I recommend trying it before asking about alternatives like Ollama. I’ve used Ollama in CLI mode, but I wasn’t a fan personally.

Models I use:

  • GPT-OSS 20B – My favorite for reasoning. Adjustable low/medium/high settings. Low ~2s, High ~2min. Only runs 3-4B parameters at a time, so lighter on resources. Trained for tool use.
  • Mythalion 13B – Creative writing, fast, decent chat, good for Stable Diffusion prompts. Not for code.
  • Deepseek-Coder (R1) – Strictly for complex scripts. Slowest model, but handles long code reliably.

Vision models:

  • I haven’t used these extensively; if you need vision, try a 7B model and test.
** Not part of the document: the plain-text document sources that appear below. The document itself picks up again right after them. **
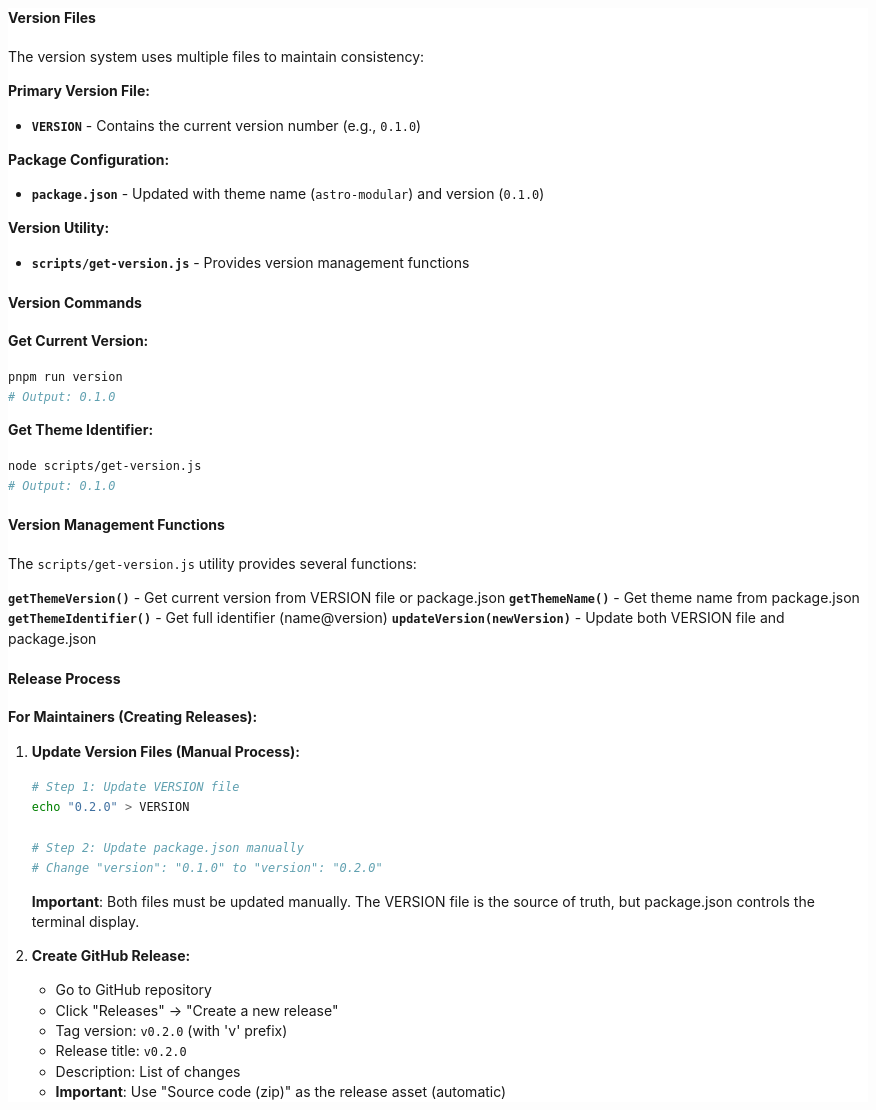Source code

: #### Version Files

The version system uses multiple files to maintain consistency:

**Primary Version File:**
- **`VERSION`** - Contains the current version number (e.g., `0.1.0`)

**Package Configuration:**
- **`package.json`** - Updated with theme name (`astro-modular`) and version (`0.1.0`)

**Version Utility:**
- **`scripts/get-version.js`** - Provides version management functions

#### Version Commands

**Get Current Version:**
```bash
pnpm run version
# Output: 0.1.0
```

**Get Theme Identifier:**
```bash
node scripts/get-version.js
# Output: 0.1.0
```

#### Version Management Functions

The `scripts/get-version.js` utility provides several functions:

**`getThemeVersion()`** - Get current version from VERSION file or package.json
**`getThemeName()`** - Get theme name from package.json
**`getThemeIdentifier()`** - Get full identifier (name@version)
**`updateVersion(newVersion)`** - Update both VERSION file and package.json

#### Release Process

**For Maintainers (Creating Releases):**

1. **Update Version Files (Manual Process):**
   ```bash
   # Step 1: Update VERSION file
   echo "0.2.0" > VERSION
   
   # Step 2: Update package.json manually
   # Change "version": "0.1.0" to "version": "0.2.0"
   ```
   
   **Important**: Both files must be updated manually. The VERSION file is the source of truth, but package.json controls the terminal display.

2. **Create GitHub Release:**
   - Go to GitHub repository
   - Click "Releases" → "Create a new release"
   - Tag version: `v0.2.0` (with 'v' prefix)
   - Release title: `v0.2.0`
   - Description: List of changes
   - **Important**: Use "Source code (zip)" as the release asset (automatic)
Smaller models may be better for limited VRAM.
  • Parameter count isn’t always indicative of performance; adjust based on GPU capacity.

Stable Diffusion (Image Generation)

I use A1111:

  • Straightforward GUI with deep settings for LoRA training, img2img, VAE support
  • I mainly use it for cover art or character concepts
  • Default model: RevAnimated
  • ComfyUI is an alternative but more node-based; I didn’t use it

Text-to-Speech

Chatterbox – 100% recommend:

  • Local alternative to ElevenLabs
  • Streams in chunks for faster playback
  • Supports voice cloning via ResembleAI: just a 10-second clip for a new voice
  • Swap default voice by editing the relevant script (check GitHub for details)
  • Other options (Tortoise, Coqui) were worse in my experience.

Web Search

SearXNG – acts like a meta-search engine:

  • Searches multiple engines at once (Google, DuckDuckGo, Brave, etc.)
  • AI can query several sources in one shot
  • I run it through Cloudflare Warp for privacy; Tor is optional

Frontend

OpenWebUI – central control hub:

  • Configure multiple models, knowledge bases, tools
  • Evaluate LLM responses, run pipelines, execute code, manage databases
  • TTS autoplay option in user settings; speaker icon for manual playback
  • Offline mode available (set Offline_Mode = true)
  • Customize branding freely; commercial use over 50 users may require paid plan

Custom prompts/personas:

  • Set base prompt in LM Studio
  • OpenWebUI admin panel allows high-priority prompts
  • Per-user prompts can be layered on top

Linux Launcher Script

  • I created a aistart alias to sequentially launch all components for proper resource allocation
  • LM Studio doesn’t auto-load the last model yet
  • Debug launcher opens multiple terminals for monitoring
  • Important: GPU assignment isn’t always respected automatically; check NVIDIA settings

Why Not Docker?

  • Docker caused localhost address issues on Linux
  • Added dependencies can break the stack; simpler is better
  • Windows may not have this issue

Connecting to the Web

  • Requires domain and Cloudflare tunnel
  • Tunnel forwards traffic to OpenWebUI on your local machine
  • Lets you access the stack anywhere, including mobile
  • ChatGPT or documentation can guide setup quickly

Final Thoughts

  • DO NOT expect this to run perfectly on first try
  • Troubleshooting is part of the fun and rewarding
  • Experiment, iterate, optimize
  • Full tutorial may come later for both OS

Best of luck, have fun, and remember: the pain of troubleshooting makes the success sweeter.

// Ghotet

Top comments (2)

Collapse
 
williamsj04 profile image
Jessica Williams

But with the pace AI is evolving looks like it will leave humans behind.

Collapse
 
ghotet profile image
Jay

There is a chance. I saw someone liken it to when the calculator came along. I would argue even when the computer came along. Both of those changed the world, just not as fast. Embracing it and learning how it works is a good place to be :)